Depo

“Düşündürücü bir roman. Büyük Birader ile Büyük İşletmeleri mükemmel bir şekilde bir araya getiriyor.” – Stephen King

“Kapitalist hayatımızın her yanını ele geçiren bir şirkete dair yaratıcı, soluk soluğa bir yakın gelecek distopyası.” – Paul Tremblay

“Depo, görünürde heyecan verici bir casusluk romanı olsa da yakından bakınca e-ticaret devlerine güven duyarak yaratılan kâbus dolu dünya hakkında uyarı dolu bir hikâye sunuyor.” – Blake Crouch

Ekonomik çöküşün ardından geriye sadece Bulut kalmıştı ve Bulut her şeydi. Çöken Amerika’nın çorak topraklarında iş de, güvenlik de, ferahlık da bir online satış firması olan Bulut depolarında bulunuyordu yalnızca. Vizyoner bir girişimcinin rüyası olarak başlayan bu algoritmalar yönetimindeki cennet kesinlikle ütopik bir yaşam vadediyordu. Sorun şu ki bu ütopyanın insanlara ve dünyaya neye mal olduğu konusu herkes için büyük bir gizemdi.

## İş kalemi A:
Depo romanının tanıtım yazısındaki şu cümleyi İngilizceye çevirin: "Ekonomik çöküşün ardından geriye sadece Bulut kalmıştı ve Bulut her şeydi."
## İş kalemi B:
Depo romanının tanıtım yazısını son cümlesinden sonrasıyla devam ettirerek yazın.

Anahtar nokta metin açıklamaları
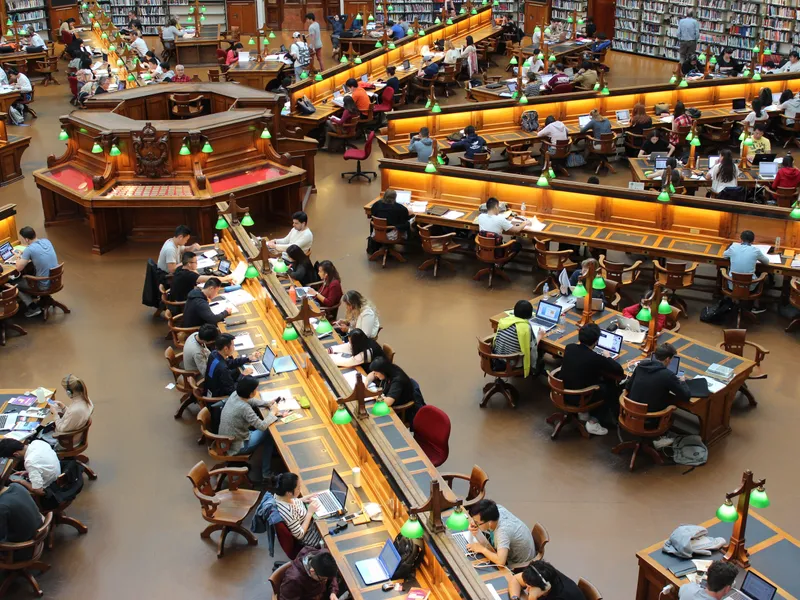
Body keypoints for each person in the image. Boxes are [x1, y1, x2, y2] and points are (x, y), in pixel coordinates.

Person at [560, 323, 624, 434]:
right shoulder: (595, 358)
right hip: (579, 396)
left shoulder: (569, 347)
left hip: (562, 391)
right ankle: (594, 421)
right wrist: (608, 356)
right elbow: (618, 370)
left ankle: (584, 412)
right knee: (612, 387)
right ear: (596, 341)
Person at [219, 376, 278, 481]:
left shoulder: (235, 395)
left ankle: (272, 453)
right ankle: (266, 473)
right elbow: (262, 426)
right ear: (251, 393)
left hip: (226, 440)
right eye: (255, 389)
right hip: (238, 445)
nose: (257, 391)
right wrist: (273, 413)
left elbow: (251, 401)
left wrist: (267, 403)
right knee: (269, 431)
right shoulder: (244, 408)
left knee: (267, 430)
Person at [466, 499, 537, 570]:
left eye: (477, 523)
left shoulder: (502, 532)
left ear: (489, 523)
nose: (476, 524)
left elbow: (501, 562)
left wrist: (481, 549)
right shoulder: (497, 509)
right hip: (511, 551)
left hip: (519, 565)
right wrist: (473, 522)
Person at [626, 343, 690, 415]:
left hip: (630, 413)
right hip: (650, 418)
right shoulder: (668, 375)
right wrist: (682, 382)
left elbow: (628, 386)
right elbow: (685, 396)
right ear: (667, 359)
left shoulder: (641, 366)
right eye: (671, 359)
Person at [12, 226, 58, 317]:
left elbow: (19, 268)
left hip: (43, 284)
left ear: (26, 239)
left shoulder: (29, 249)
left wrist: (18, 257)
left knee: (14, 284)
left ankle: (33, 308)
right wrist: (25, 254)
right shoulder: (46, 241)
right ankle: (37, 299)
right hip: (55, 280)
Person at [270, 472, 323, 547]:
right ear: (289, 493)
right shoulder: (288, 512)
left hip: (313, 524)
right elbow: (299, 534)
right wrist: (309, 513)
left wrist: (302, 499)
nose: (300, 489)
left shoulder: (279, 496)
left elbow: (292, 502)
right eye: (298, 488)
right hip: (313, 539)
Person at [494, 300, 543, 377]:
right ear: (530, 315)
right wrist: (539, 336)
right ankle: (533, 373)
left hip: (497, 358)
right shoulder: (525, 328)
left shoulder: (505, 320)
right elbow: (532, 348)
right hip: (512, 363)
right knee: (540, 353)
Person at [0, 483, 44, 558]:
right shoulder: (16, 486)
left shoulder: (2, 507)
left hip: (21, 548)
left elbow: (1, 541)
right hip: (37, 530)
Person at [723, 229, 769, 295]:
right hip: (750, 287)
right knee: (766, 276)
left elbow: (724, 255)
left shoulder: (733, 248)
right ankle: (756, 303)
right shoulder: (756, 251)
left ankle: (734, 300)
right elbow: (766, 262)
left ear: (740, 239)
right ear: (753, 241)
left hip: (732, 285)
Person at [508, 561, 584, 600]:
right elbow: (516, 579)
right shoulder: (539, 574)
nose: (527, 589)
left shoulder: (560, 597)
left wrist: (532, 597)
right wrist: (515, 598)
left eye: (530, 587)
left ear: (546, 587)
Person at [49, 374, 94, 439]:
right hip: (75, 432)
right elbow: (73, 417)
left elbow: (61, 429)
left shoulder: (75, 410)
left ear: (69, 392)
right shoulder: (85, 399)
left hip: (68, 441)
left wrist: (55, 414)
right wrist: (63, 407)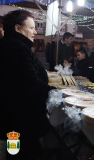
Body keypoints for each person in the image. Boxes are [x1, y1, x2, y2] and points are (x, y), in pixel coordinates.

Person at [0, 10, 56, 159]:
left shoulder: (12, 45)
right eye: (31, 28)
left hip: (13, 118)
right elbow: (30, 84)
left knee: (13, 150)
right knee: (23, 153)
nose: (35, 31)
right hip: (20, 120)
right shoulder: (16, 48)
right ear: (17, 28)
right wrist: (56, 93)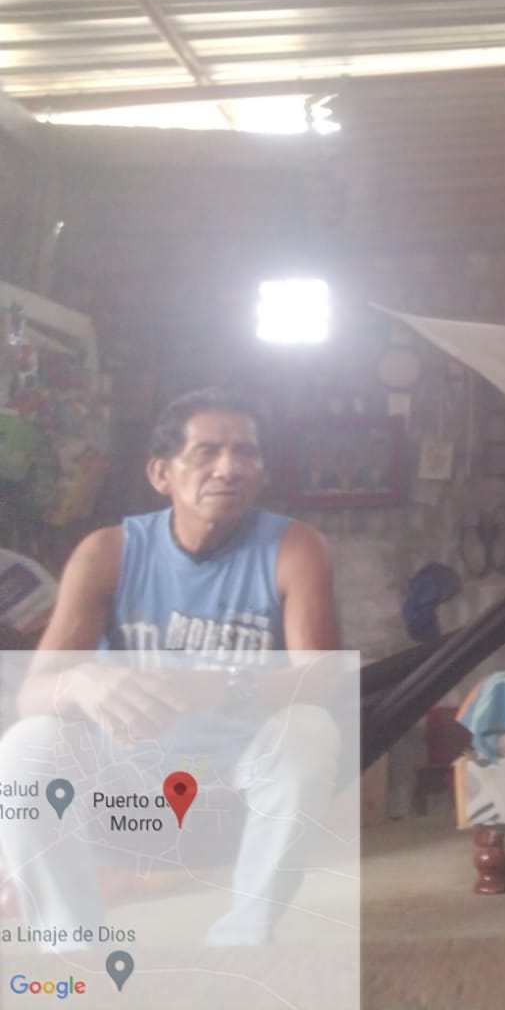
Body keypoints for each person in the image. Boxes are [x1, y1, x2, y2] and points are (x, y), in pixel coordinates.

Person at [0, 386, 343, 948]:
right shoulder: (107, 553)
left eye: (245, 452)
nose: (229, 467)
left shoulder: (294, 547)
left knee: (310, 729)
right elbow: (32, 694)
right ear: (161, 473)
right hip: (124, 777)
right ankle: (70, 944)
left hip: (235, 778)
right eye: (207, 452)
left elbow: (321, 679)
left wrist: (221, 687)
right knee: (27, 744)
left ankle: (245, 935)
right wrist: (82, 683)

## Görev çıktısı A:
After the economic collapse, only Cloud was left, and Cloud was everything.

## Görev çıktısı B:
Emekli gardiyan ve başarısız mucit Paxton bir şekilde Bulut’a sığınabildiği için kendini şanslı görüyordu ama hiç sevmemesine karşın burada da güvenlik işine koşulmaktan kaçamamıştı. Önünde çözmesi gereken bir uyuşturucu operasyonu ve onu gizli kapaklı işlere bulaştırması muhtemel bir gönül macerası vardı. Sahte bir kimlik ardında gizlenen Zinnia ise herkesin merak ettiği şeyi açığa çıkarmak için kolları sıvamış ama kendini beklenmedik seçimlerle karşı karşıya buluvermişti.

Depo çok da uzağımızda olmayan bir sözde ütopyanın karanlık köşelerine
ışık tutuyor.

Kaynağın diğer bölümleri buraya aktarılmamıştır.